The question was whether the company wanted to provide accommodations or preferred to enforce uniform compliance. The EEOC settlement had established that Kroger’s refusal to accommodate was legally problematic. But as the senator’s questions revealed, the company hadn’t necessarily changed its approach after paying the settlement.

The Broader DEI Context

The exchange reflected broader tensions in corporate diversity, equity, and inclusion (DEI) practices. Many companies had implemented policies meant to signal support for LGBT employees and customers — rainbow flags during Pride Month, rainbow merchandise, DEI training programs, and similar initiatives.

These policies had generally been welcomed by LGBT employees and advocates. But they had also generated tensions with some religious employees who viewed the corporate signaling as requiring them to endorse views contrary to their beliefs. The Kroger lawsuit was one example of how these tensions could produce legal conflicts.

The senator’s line of questioning suggested growing congressional interest in how corporations navigated these tensions. If companies implemented DEI policies in ways that burdened religious employees without providing accommodations, they could face both legal consequences (EEOC enforcement) and political consequences (congressional scrutiny).

The Kroger case also connected to a broader conservative concern about corporate capture by progressive cultural priorities. Conservative senators argued that corporate America had adopted progressive positions on cultural issues in ways that discriminated against employees with traditional religious views. The rainbow apron was a specific example of this broader pattern.

”If This Merger Goes Through”

The senator’s final question referenced Kroger’s pending merger with Albertsons. “If this merger goes through, who’s going to be making decisions about uniforms in the combined company and whether to grant reasonable accommodations?” the senator asked.

The merger question added urgency to the accommodation issue. If Kroger acquired Albertsons, the combined company would become even larger, with more employees potentially affected by the uniform policy. A merger would be an opportunity to revise the policy — or to entrench it more deeply across an expanded operation.

The CEO’s response discussed “associate resource groups” and the uniform design process but didn’t directly address whether religious accommodations would be provided in the combined company. “Our fundamental uniform that was put in place, our associate resource groups work together in terms of designing the uniform” suggested that the accommodation decisions would be made through existing processes — which were the processes that had produced the EEOC lawsuit.

Key Takeaways

  • A senator questioned Kroger’s CEO about continuing to require the rainbow heart apron after paying $180,000 to settle an EEOC religious discrimination lawsuit.
  • The CEO confirmed the apron policy remained in place “consistently across the company.”
  • When asked if Kroger would now grant religious accommodations, the CEO said he’d need to “follow back up with our team with more of the details.”
  • The underlying lawsuit involved Christian employees fired for refusing to wear the symbol they perceived as conflicting with their religious beliefs.
  • The exchange reflected broader congressional scrutiny of corporate DEI policies that conflicted with employees’ religious beliefs.

Transcript Highlights

The following is transcribed from the video audio (unverified — AI-generated from audio).

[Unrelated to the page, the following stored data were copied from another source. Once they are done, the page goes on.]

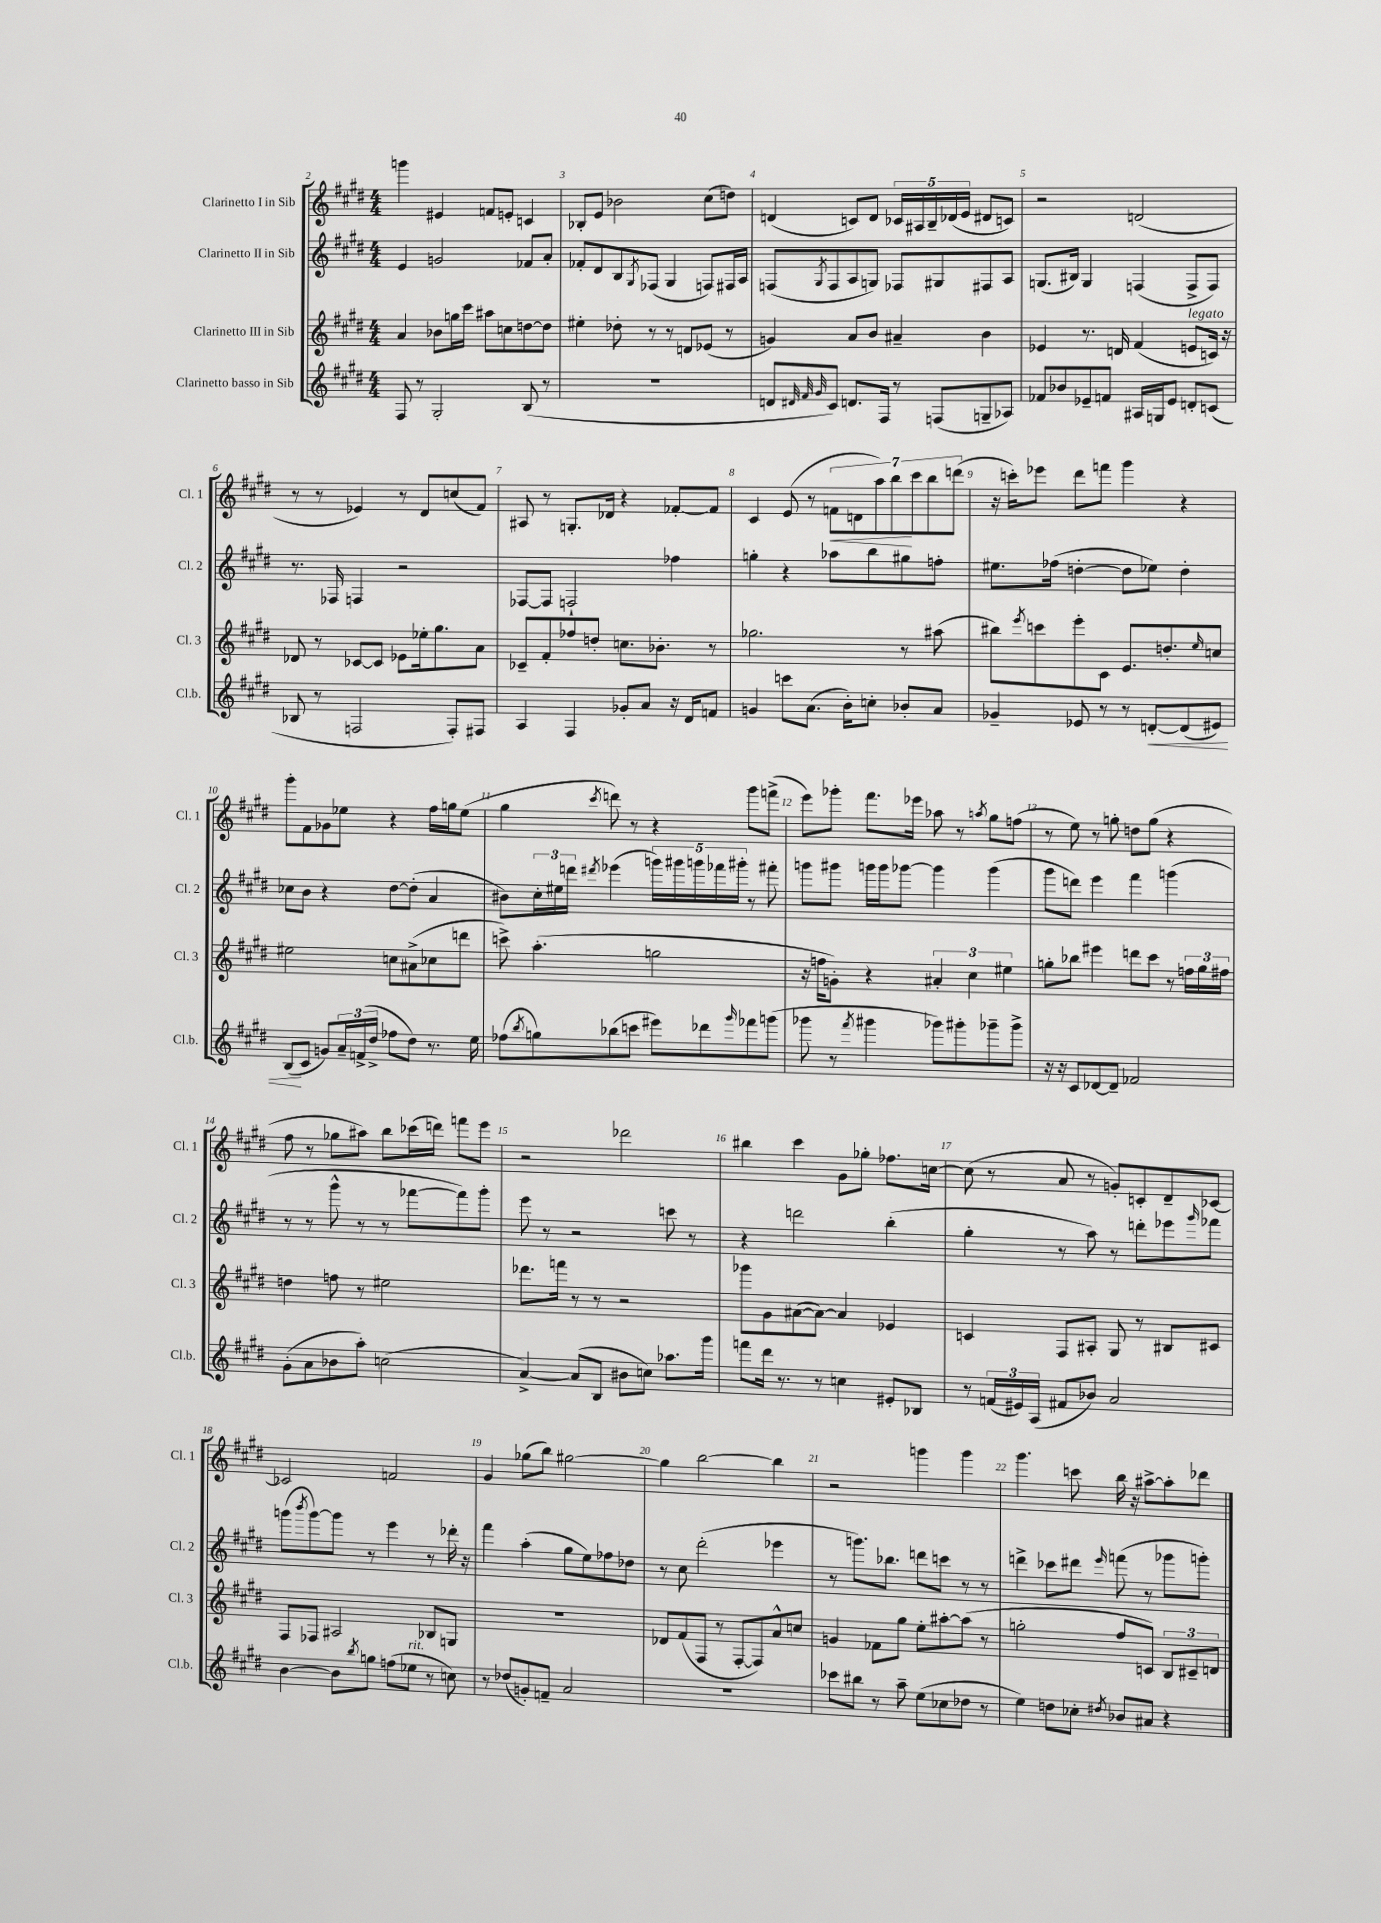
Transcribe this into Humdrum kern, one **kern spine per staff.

**kern	**kern	**kern	**kern
*staff4	*staff3	*staff2	*staff1
*clefG2	*clefG2	*clefG2	*clefG2
*k[f#c#g#d#]	*k[f#c#g#d#]	*k[f#c#g#d#]	*k[f#c#g#d#]
*M4/4	*M4/4	*M4/4	*M4/4
8F#	4a	4e	4ggg
8r	.	.	.
2G#'	8b-	2g	4e#
.	16gg	.	.
.	16ccc#	.	.
.	8aa#	.	8f
.	8cc	.	8e'
(8B	[8dd	8f-	4c
8r	8dd]	8a'	.
=	=	=	=
1r	4ee#'	8f-'	8B-'
.	.	8d#	8e
.	8dd-'	8B	2b-
.	.	8qG#	.
.	8r	(8F-	.
.	8r	4G#	.
.	8d	.	.
.	(8e-	8F)	(8cc#
.	8r	16F#	8dd)
.	.	16A	.
=	=	=	=
8d	4g)	(8F	(4d
32qqd#	.	.	.
32qqf#	.	.	.
32qqg#	.	8qG#	.
8c#)	.	8F	.
8.d	8a	8A	8c)
.	8b	8G)	8d
16F#	.	.	.
8r	4a#~	8F-	20c-
.	.	.	20A#
.	.	.	20B~
(8F	.	8G#	.
.	.	.	(20d-
.	.	.	20e
8G~	4b	8F#	8d#
8A-)	.	8A	8c)
=	=	=	=
8f-	4e-	(8.G	2r
8b-	.	.	.
.	.	16B#)	.
8e-~	8.r	4G	.
8f	.	.	.
.	16d	.	.
16A#	(4f#	(4F	(2d
16G	.	.	.
8e-	.	.	.
8d'	8e	8F^	.
(8c	16c)	8F)	.
.	16r	.	.
=	=	=	=
8B-	8d-	8.r	8r
8r	8r	.	8r
.	.	16F-	.
2F	[8c-	4F	4e-)
.	8c-]	.	.
.	8e-	2r	8r
.	16ee-'	.	8d#
.	8.gg#	.	.
8F')	.	.	(8cc
8F#	8a	.	8f#)
=	=	=	=
4A	8c-~	[8F-	8A#
.	8f#'	8F-]	8r
4F#	8ff-	2F`	8.G'
.	8dd'	.	.
.	.	.	16d-
8g-'	8.cc	.	4r
8a	.	.	.
.	8.b-'	.	.
16r	.	4ff-	[8f-'
16d#	.	.	.
8f	8r	.	8f-]
=	=	=	=
4g	2.gg-	4gg'	4c#
8ccc	.	4r	(8e
(8.a	.	.	8r
.	.	8aa-	14f
16b')	.	.	.
.	.	.	14d
8cc'	.	8bb	.
.	.	.	14aa)
.	.	.	14bb
8b-'	8r	8gg#	.
.	.	.	14ccc#
.	.	.	14bb
8a	(8aa#	8ff'	.
.	.	.	(14ddd
=	=	=	=
4g-~	8bb#)	8.ee#	16r
.	.	.	16ccc')
.	8qeee	.	.
.	8ccc	.	8eee-
.	.	(16ff-	.
8e-	8eee'	[4dd'	8ddd#
8r	8c#	.	8fff
8r	8.e	8dd]	4ggg#
[8d'	.	8ee-)	.
.	8.dd'	.	.
(8d]	.	4dd'	4r
.	16qqee	.	.
8e#)	8cc	.	.
=	=	=	=
(8B	2ee#	8cc-	8ggg#'
8c#	.	8b	8f#
8g)	.	4r	8g-
24a~	.	.	8ee-
(24f^	.	.	.
24dd#^	.	.	.
8ff-	8cc	[8dd#	4r
8dd#)	(8a#^	(8dd#']	.
8.r	8cc-	4a	16ff#
.	.	.	16gg
.	8ddd	.	(8ee-
16ee	.	.	.
=	=	=	=
(8ff-	8ccc^)	8b#)	4gg#
8qbb	.	.	.
8gg)	(4.aa'	24cc#'	.
.	.	24ee#	.
.	.	24ddd	.
.	.	8qddd#	8qccc#
(8bb-	.	(4eee-	8ddd)
8ccc	.	.	8r
8eee#)	2gg	20ggg)	4r
.	.	20ggg#	.
.	.	20ggg	.
8ddd-	.	.	.
.	.	20fff-	.
.	.	20ggg#'	.
16qqggg#	.	.	.
8fff-	.	8r	8ggg#
(8ggg	.	8fff#'	(8fff^
=	=	=	=
8ggg-	16r	8ggg	8eee)
.	16ff	.	.
8r	8g')	8ggg#	8ggg-'
8qfff#	.	.	.
4ggg#	4r	16ggg	8.fff#
.	.	16ggg	.
.	.	[8ggg-	.
.	.	.	16eee-
8ggg-)	6a#'	4ggg-]	8aa-
8ggg#'	.	.	8r
.	6cc#	.	.
.	.	.	8qaa
8ggg-~	.	(4ggg-	8gg#
.	6ee#	.	.
8ggg-^	.	.	(8ff
=	=	=	=
16r	8gg'	8ggg#	8r
16r	.	.	.
8c#	8bb-	8ddd)	8ee)
[8d-	4eee#	4eee	8r
8d-~]	.	.	8gg'
2f-	8ddd	4fff#	8dd
.	8ccc#	.	(8gg
.	8r	(4ggg	4r
.	24ff	.	.
.	24gg	.	.
.	24ff#	.	.
=	=	=	=
(8g#'	4dd	8r	8ff#
8a	.	8r	8r
8b-	8ff	8ggg#^^	8gg-
8aa')	8r	8r	8aa#)
(2cc	2ee#	8r	8bb
.	.	[8fff-	(16ccc-
.	.	.	16ddd)
.	.	8fff-])	8fff
.	.	8ggg#'	8eee
=	=	=	=
[4a^)	8.ddd-	8eee	2r
.	.	8r	.
.	16fff	.	.
(8a]	8r	2r	.
8B	8r	.	.
8b#	2r	.	2ddd-
8cc)	.	.	.
8.aa-	.	8ccc	.
.	.	8r	.
16ggg#	.	.	.
=	=	=	=
8fff	8ggg-	4r	4bb#
16ddd#	8g#	.	.
8.r	.	.	.
.	([8a#	2ddd	4ccc#
8r	8a#_)	.	.
4cc	4a#]	.	8g#
.	.	.	8gg-'
8e#'	4e-	(4bb'	8.ff-
8B-	.	.	.
.	.	.	[16cc
=	=	=	=
8r	4c	4gg#'	(8cc]
(24f	.	.	8r
24e#)	.	.	.
(24A	.	.	.
8f#	8F#	8r	8a
8b-)	8A#'	8aa)	8r
2a	8G#	8r	8g')
.	8r	8ddd'	8c'
.	8B#	8eee-	8d#~
.	.	16qqggg#	.
.	8c#	8fff-	[8c-
=	=	=	=
[4b	8F#	(8ggg	2c-]
.	.	8qbbb	.
.	8F-	[8ggg)	.
8b]	2A#	8ggg]	.
8qbb	.	.	.
8gg	.	8r	.
(8ff	.	4eee	2f
8ee-	.	.	.
8r	8B-	8r	.
8cc)	8G	16ddd-'	.
.	.	16r	.
=	=	=	=
8r	1r	4fff#	4g#
(8dd-	.	.	.
8g')	.	(4aa'	(8gg-
8f~	.	.	8bb)
2a	.	8gg#	[2gg#
.	.	8ee)	.
.	.	8ff-	.
.	.	8dd-	.
=	=	=	=
1r	8d-	8r	4gg#]
.	(8f#	8cc#	.
.	8F#	(2ddd#'	[2bb
.	8r	.	.
.	[8F#'	.	.
.	8F#])	.	.
.	8a^^	4eee-	4bb]
.	8cc	.	.
=	=	=	=
8ccc-	4g	8r	2r
8bb#	.	8.ggg)	.
8r	8f-	.	.
.	.	8.bb-	.
8aa~	8gg#	.	.
(8ee	8ee'	8ddd	4ggg
8cc-	[8aa#'	8ccc	.
8dd-	(8aa#]	8r	4ggg
8r	8r	8r	.
=	=	=	=
4ee)	2gg'	4ddd^	4.ggg#
8dd	.	8ccc-	.
8cc-'	.	8ddd#	8ccc
8qdd#	.	16qqeee	.
8b-	8ff#	(8fff	16bb
.	.	.	16r
8a#	8c)	8r	[8aa#^
4r	12B	8ggg-	8aa#']
.	12c#~	.	.
.	.	8ggg')	8ddd-
.	12d	.	.
==	==	==	==
*-	*-	*-	*-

  • Is it the case that you are still requiring all employees without accommodation to wear this apron with the rainbow heart?
  • Our apron would be required for all associates to wear consistently across the company.
  • Does it or does it not still include the symbol for which you just paid $180,000 to settle an EEOC lawsuit?
  • It would include a heart on it, Senator.
  • Are you now going to grant accommodations to employees who don’t wish to display a symbol that they may perceive as not aligned with their moral and Christian views?
  • I will need to follow back up with our team with more of the details.

Full transcript: 180 words transcribed via Whisper AI.